* AIM OF THE EXERCISE
In your copy, reproduce each entry exactly and leave out the pictures.

Extracted page text data
════════════════
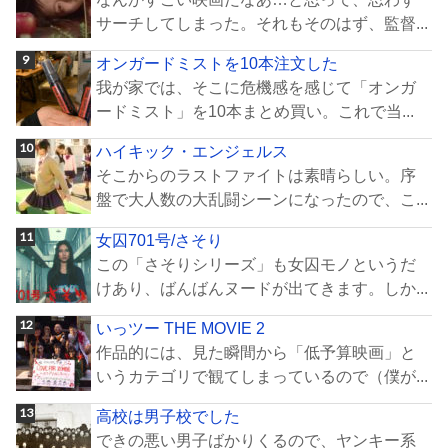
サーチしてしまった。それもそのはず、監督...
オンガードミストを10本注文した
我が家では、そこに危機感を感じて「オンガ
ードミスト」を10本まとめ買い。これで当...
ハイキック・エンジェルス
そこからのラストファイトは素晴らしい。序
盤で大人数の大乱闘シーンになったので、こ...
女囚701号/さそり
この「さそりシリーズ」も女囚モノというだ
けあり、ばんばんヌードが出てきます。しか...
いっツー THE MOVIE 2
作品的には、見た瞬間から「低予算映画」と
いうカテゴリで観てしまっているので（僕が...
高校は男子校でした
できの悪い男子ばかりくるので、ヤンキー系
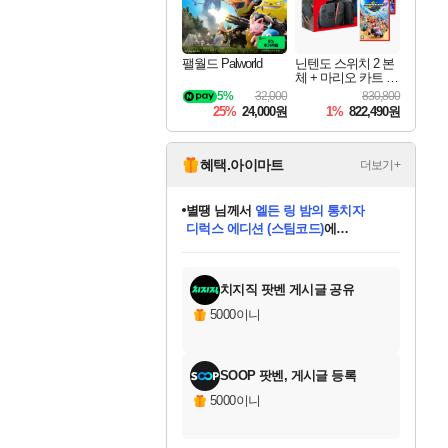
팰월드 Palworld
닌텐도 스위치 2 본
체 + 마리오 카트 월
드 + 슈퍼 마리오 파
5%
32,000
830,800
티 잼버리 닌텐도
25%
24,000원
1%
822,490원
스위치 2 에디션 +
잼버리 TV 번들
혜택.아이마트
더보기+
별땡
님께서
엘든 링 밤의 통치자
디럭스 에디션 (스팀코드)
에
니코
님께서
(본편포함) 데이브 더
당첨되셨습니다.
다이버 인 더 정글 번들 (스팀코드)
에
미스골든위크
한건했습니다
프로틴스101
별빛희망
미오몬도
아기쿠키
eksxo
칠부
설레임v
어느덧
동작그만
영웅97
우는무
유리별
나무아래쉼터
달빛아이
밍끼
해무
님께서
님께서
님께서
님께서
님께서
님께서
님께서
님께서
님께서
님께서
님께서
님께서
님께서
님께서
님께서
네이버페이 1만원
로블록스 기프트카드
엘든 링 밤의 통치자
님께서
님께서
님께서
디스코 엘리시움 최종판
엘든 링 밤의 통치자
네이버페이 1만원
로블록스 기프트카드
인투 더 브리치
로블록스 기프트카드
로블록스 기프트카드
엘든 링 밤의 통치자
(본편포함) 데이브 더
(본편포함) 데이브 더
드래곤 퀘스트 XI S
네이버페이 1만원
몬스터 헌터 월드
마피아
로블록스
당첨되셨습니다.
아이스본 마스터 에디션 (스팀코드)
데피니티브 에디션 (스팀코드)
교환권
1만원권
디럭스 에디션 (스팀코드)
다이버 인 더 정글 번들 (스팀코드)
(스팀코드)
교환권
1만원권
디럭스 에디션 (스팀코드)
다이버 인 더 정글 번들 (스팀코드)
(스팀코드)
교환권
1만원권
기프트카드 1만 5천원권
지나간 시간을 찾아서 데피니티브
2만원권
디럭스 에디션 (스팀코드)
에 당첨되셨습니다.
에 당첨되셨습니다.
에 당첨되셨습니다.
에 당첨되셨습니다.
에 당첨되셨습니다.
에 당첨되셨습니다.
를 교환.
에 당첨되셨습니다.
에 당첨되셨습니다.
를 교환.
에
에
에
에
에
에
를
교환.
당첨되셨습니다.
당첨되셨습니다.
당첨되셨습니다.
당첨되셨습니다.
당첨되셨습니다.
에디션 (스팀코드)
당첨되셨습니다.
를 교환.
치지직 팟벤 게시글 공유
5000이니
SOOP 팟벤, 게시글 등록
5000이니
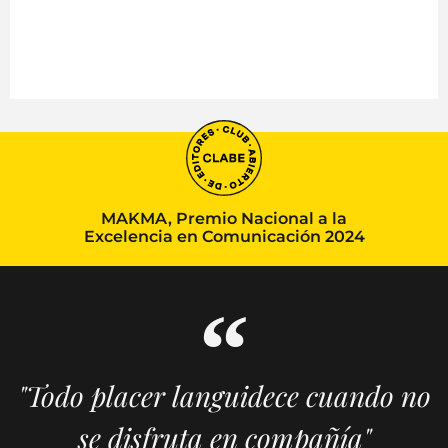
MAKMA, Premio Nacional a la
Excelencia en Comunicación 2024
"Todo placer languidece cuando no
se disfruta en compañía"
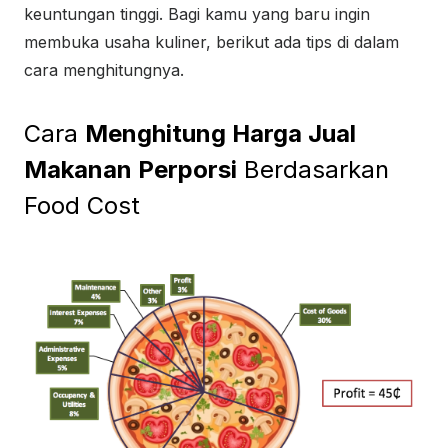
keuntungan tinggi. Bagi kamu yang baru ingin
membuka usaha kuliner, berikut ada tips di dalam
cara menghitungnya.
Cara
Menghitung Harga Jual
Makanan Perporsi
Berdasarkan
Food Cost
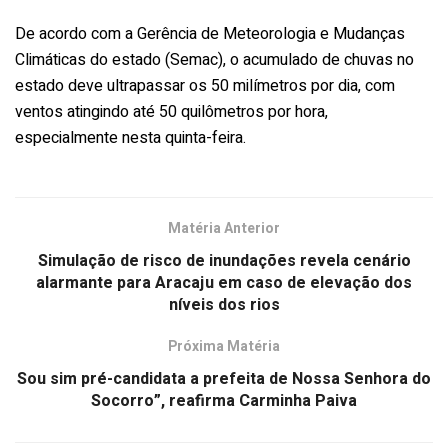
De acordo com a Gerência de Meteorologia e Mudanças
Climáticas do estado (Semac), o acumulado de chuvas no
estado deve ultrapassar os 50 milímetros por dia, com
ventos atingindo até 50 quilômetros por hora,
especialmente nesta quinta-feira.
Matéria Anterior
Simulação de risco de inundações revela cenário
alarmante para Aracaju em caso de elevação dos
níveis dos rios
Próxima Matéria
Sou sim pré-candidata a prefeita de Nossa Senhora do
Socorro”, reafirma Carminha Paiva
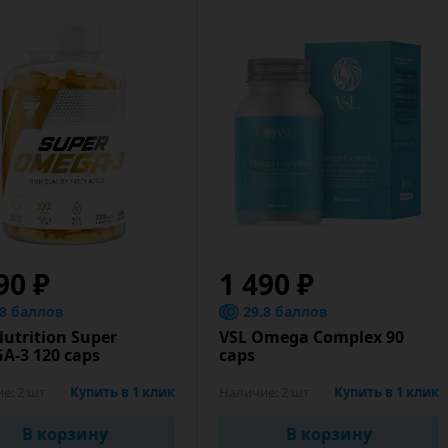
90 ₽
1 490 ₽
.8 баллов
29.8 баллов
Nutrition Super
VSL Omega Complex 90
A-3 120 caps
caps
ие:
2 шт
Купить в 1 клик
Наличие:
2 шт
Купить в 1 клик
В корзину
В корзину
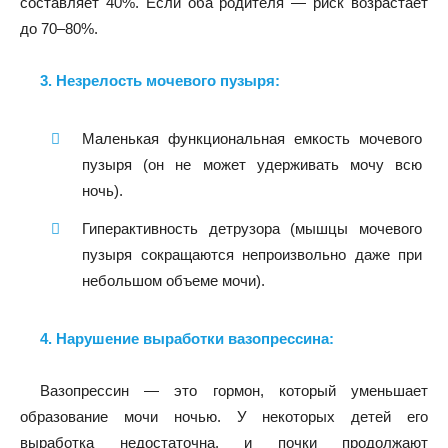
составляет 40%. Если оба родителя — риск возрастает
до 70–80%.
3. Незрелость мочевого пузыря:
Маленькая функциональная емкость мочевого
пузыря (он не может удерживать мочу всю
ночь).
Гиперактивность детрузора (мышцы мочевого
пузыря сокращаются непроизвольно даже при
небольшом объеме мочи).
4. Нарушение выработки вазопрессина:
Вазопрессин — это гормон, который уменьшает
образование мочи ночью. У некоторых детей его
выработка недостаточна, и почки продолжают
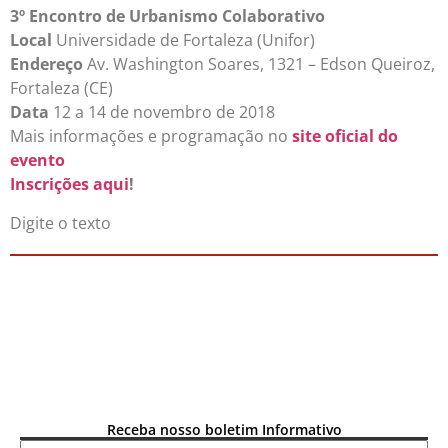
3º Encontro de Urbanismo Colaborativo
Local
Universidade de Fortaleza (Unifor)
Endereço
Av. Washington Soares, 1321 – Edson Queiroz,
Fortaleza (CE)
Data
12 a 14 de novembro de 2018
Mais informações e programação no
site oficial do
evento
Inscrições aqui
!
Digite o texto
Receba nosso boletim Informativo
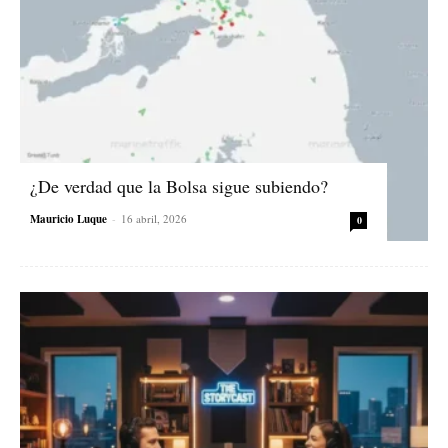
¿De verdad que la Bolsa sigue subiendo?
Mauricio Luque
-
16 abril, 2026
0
════════════════
* EXERCISE RESPONSE
サーチしてしまった。それもそのはず、監督...
オンガードミストを10本注文した
我が家では、そこに危機感を感じて「オンガ
ードミスト」を10本まとめ買い。これで当...
ハイキック・エンジェルス
そこからのラストファイトは素晴らしい。序
盤で大人数の大乱闘シーンになったので、こ...
女囚701号/さそり
この「さそりシリーズ」も女囚モノというだ
けあり、ばんばんヌードが出てきます。しか...
いっツー THE MOVIE 2
作品的には、見た瞬間から「低予算映画」と
いうカテゴリで観てしまっているので（僕が...
高校は男子校でした
できの悪い男子ばかりくるので、ヤンキー系
팰월드 Palworld
닌텐도 스위치 2 본
체 + 마리오 카트 월
드 + 슈퍼 마리오 파
5%
32,000
830,800
티 잼버리 닌텐도
25%
24,000원
1%
822,490원
스위치 2 에디션 +
잼버리 TV 번들
혜택.아이마트
더보기+
별땡
님께서
엘든 링 밤의 통치자
디럭스 에디션 (스팀코드)
에
니코
님께서
(본편포함) 데이브 더
당첨되셨습니다.
다이버 인 더 정글 번들 (스팀코드)
에
미스골든위크
한건했습니다
프로틴스101
별빛희망
미오몬도
아기쿠키
eksxo
칠부
설레임v
어느덧
동작그만
영웅97
우는무
유리별
나무아래쉼터
달빛아이
밍끼
해무
님께서
님께서
님께서
님께서
님께서
님께서
님께서
님께서
님께서
님께서
님께서
님께서
님께서
님께서
님께서
네이버페이 1만원
로블록스 기프트카드
엘든 링 밤의 통치자
님께서
님께서
님께서
디스코 엘리시움 최종판
엘든 링 밤의 통치자
네이버페이 1만원
로블록스 기프트카드
인투 더 브리치
로블록스 기프트카드
로블록스 기프트카드
엘든 링 밤의 통치자
(본편포함) 데이브 더
(본편포함) 데이브 더
드래곤 퀘스트 XI S
네이버페이 1만원
몬스터 헌터 월드
마피아
로블록스
당첨되셨습니다.
아이스본 마스터 에디션 (스팀코드)
데피니티브 에디션 (스팀코드)
교환권
1만원권
디럭스 에디션 (스팀코드)
다이버 인 더 정글 번들 (스팀코드)
(스팀코드)
교환권
1만원권
디럭스 에디션 (스팀코드)
다이버 인 더 정글 번들 (스팀코드)
(스팀코드)
교환권
1만원권
기프트카드 1만 5천원권
지나간 시간을 찾아서 데피니티브
2만원권
디럭스 에디션 (스팀코드)
에 당첨되셨습니다.
에 당첨되셨습니다.
에 당첨되셨습니다.
에 당첨되셨습니다.
에 당첨되셨습니다.
에 당첨되셨습니다.
를 교환.
에 당첨되셨습니다.
에 당첨되셨습니다.
를 교환.
에
에
에
에
에
에
를
교환.
당첨되셨습니다.
당첨되셨습니다.
당첨되셨습니다.
당첨되셨습니다.
당첨되셨습니다.
에디션 (스팀코드)
당첨되셨습니다.
를 교환.
치지직 팟벤 게시글 공유
5000이니
SOOP 팟벤, 게시글 등록
5000이니
MAKMA, Premio Nacional a la
Excelencia en Comunicación 2024
"Todo placer languidece cuando no
se disfruta en compañía"
keuntungan tinggi. Bagi kamu yang baru ingin
membuka usaha kuliner, berikut ada tips di dalam
cara menghitungnya.
Cara
Menghitung Harga Jual
Makanan Perporsi
Berdasarkan
Food Cost
De acordo com a Gerência de Meteorologia e Mudanças
Climáticas do estado (Semac), o acumulado de chuvas no
estado deve ultrapassar os 50 milímetros por dia, com
ventos atingindo até 50 quilômetros por hora,
especialmente nesta quinta-feira.
Matéria Anterior
Simulação de risco de inundações revela cenário
alarmante para Aracaju em caso de elevação dos
níveis dos rios
Próxima Matéria
Sou sim pré-candidata a prefeita de Nossa Senhora do
Socorro”, reafirma Carminha Paiva
90 ₽
1 490 ₽
.8 баллов
29.8 баллов
Nutrition Super
VSL Omega Complex 90
A-3 120 caps
caps
ие:
2 шт
Купить в 1 клик
Наличие:
2 шт
Купить в 1 клик
В корзину
В корзину
составляет 40%. Если оба родителя — риск возрастает
до 70–80%.
3. Незрелость мочевого пузыря:
Маленькая функциональная емкость мочевого
пузыря (он не может удерживать мочу всю
ночь).
Гиперактивность детрузора (мышцы мочевого
пузыря сокращаются непроизвольно даже при
небольшом объеме мочи).
4. Нарушение выработки вазопрессина:
Вазопрессин — это гормон, который уменьшает
образование мочи ночью. У некоторых детей его
выработка недостаточна, и почки продолжают
3º Encontro de Urbanismo Colaborativo
Local
Universidade de Fortaleza (Unifor)
Endereço
Av. Washington Soares, 1321 – Edson Queiroz,
Fortaleza (CE)
Data
12 a 14 de novembro de 2018
Mais informações e programação no
site oficial do
evento
Inscrições aqui
!
Digite o texto
Receba nosso boletim Informativo
¿De verdad que la Bolsa sigue subiendo?
Mauricio Luque
-
16 abril, 2026
0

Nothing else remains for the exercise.